Food truck operators have gained another ally in their efforts to receive permission to operate in the city of Akron.
The Institute For Justice Tuesday sent a letter to Akron City Council asking it to change the citys' ordinance to allow food trucks to operate within city limits. The Institute For Justice is a non-profit libertarian public interest law firm providing pro bono legal advice and representation to entrepenuers, and other seeking economic justice.
Area food truck operators also announced that they are forming a coalition to push for the right to operate in Akron. The new coalition will be called the Greater Akron Food Truck Coalition.
The Coalition in a news release says it will advocate for laws that will allow food trucks to operate in the city, and ensure that food trucks meet the same health and safety standards as brick-and-mortar restaurants. The Coalition supports legislation that is narrowly tailored to protecting the public’s health and safety, while allowing trucks to freely operate on public streets.

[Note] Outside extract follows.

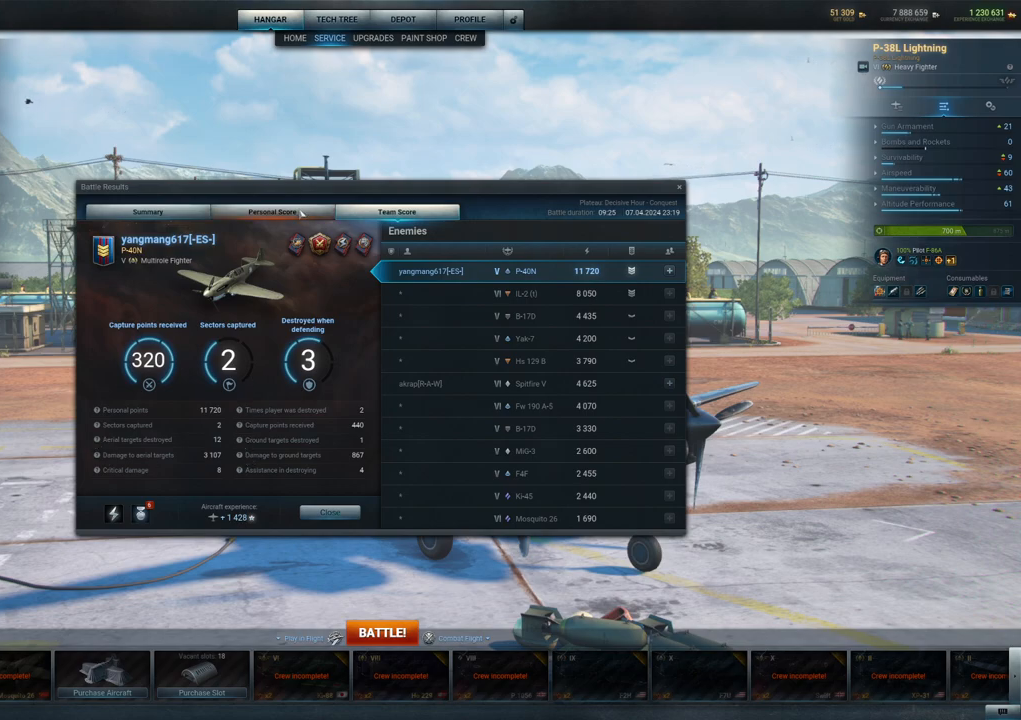
{"keys": [], "mouse": [], "mouse_move": "still", "events": []}
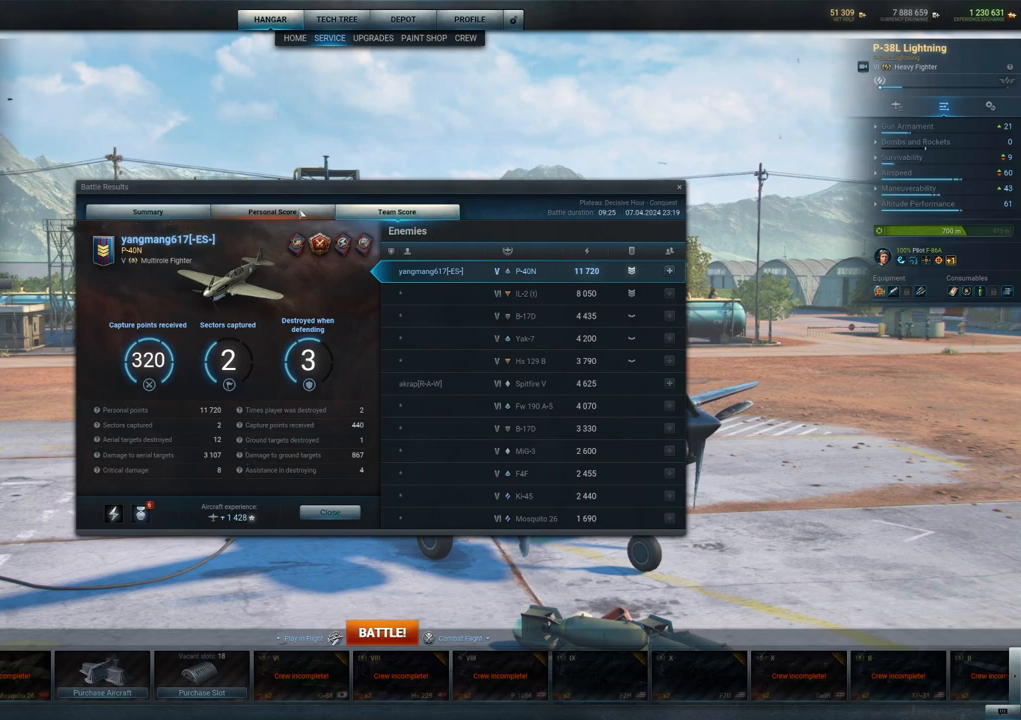
{"keys": [], "mouse": ["left"], "mouse_move": "still", "events": [[467, "mouse_left", "down"]]}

News Release From The Greater Akron Food Truck Coalition
Akron, Ohio—Today, food trucks from across the Akron area are announcing the formation of a new organization, the Greater Akron Food Truck Coalition. Akron currently prohibits food trucks from operating on public property. This ban is unconstitutional and harms the communities that are being denied the many benefits of food trucks.
The Coalition will advocate for laws that will allow food trucks to operate in the city, and ensure that food trucks meet the same health and safety standards as brick-and-mortar restaurants. The Coalition supports legislation that is narrowly tailored to protecting the public’s health and safety, while allowing trucks to freely operate on public streets.
Some brick-and-mortar restaurants and the Downtown Akron Partnership have advocated against opening up Akron’s streets to food trucks, fearing that the competition the trucks create will hurt their businesses. But banning food trucks in order to protect established businesses from competition is unconstitutional.
Akron should embrace food trucks, as they improve local business scenes—including restaurants —by increasing foot traffic in communities, keep the streets safe, and activate less-populated areas. Food trucks and restaurants serve two different customers and are not competing for the same dollar.
“Akron has a unique opportunity to pass legislation that embraces the food truck revolution instead of rejecting us and driving it out of town,” said Jeffrey Winer, president of the Coalition and owner of The Orange Truk. “Cities across the country are currently considering how to regulate food trucks, and Akron can be an example heralded nationally for passing a law that allows food trucks to operate and is limited to protecting the public’s health and safety, which is what the government is supposed to do - not protect established businesses from competition.”
Last week, the Coalition met with the Institute for Justice, a national public interest, civil liberties law firm that advocates in the courts of law and public opinion on behalf of entrepreneurs. The Institute has successfully challenged in court vending laws in El Paso and Atlanta, and is currently suing Hialeah and most recently Chicago. IJ is also working with dozens of food truck groups across the country to reform laws at the local level.
“Considering the immense benefits food trucks provide entrepreneurs on the first rung of the economic ladder and the communities they serve, Akron officials should welcome food trucks onto their streets,” said Christina Walsh, director of activism and coalitions at the Institute for Justice. “Akron’s ban on food trucks raises grave constitutional concerns, and we look forward to working with the city to ensure laws that are passed pass constitutional muster and foster entrepreneurship and economic growth for all - not stifle it on behalf of a few businesses who don’t want the competition.”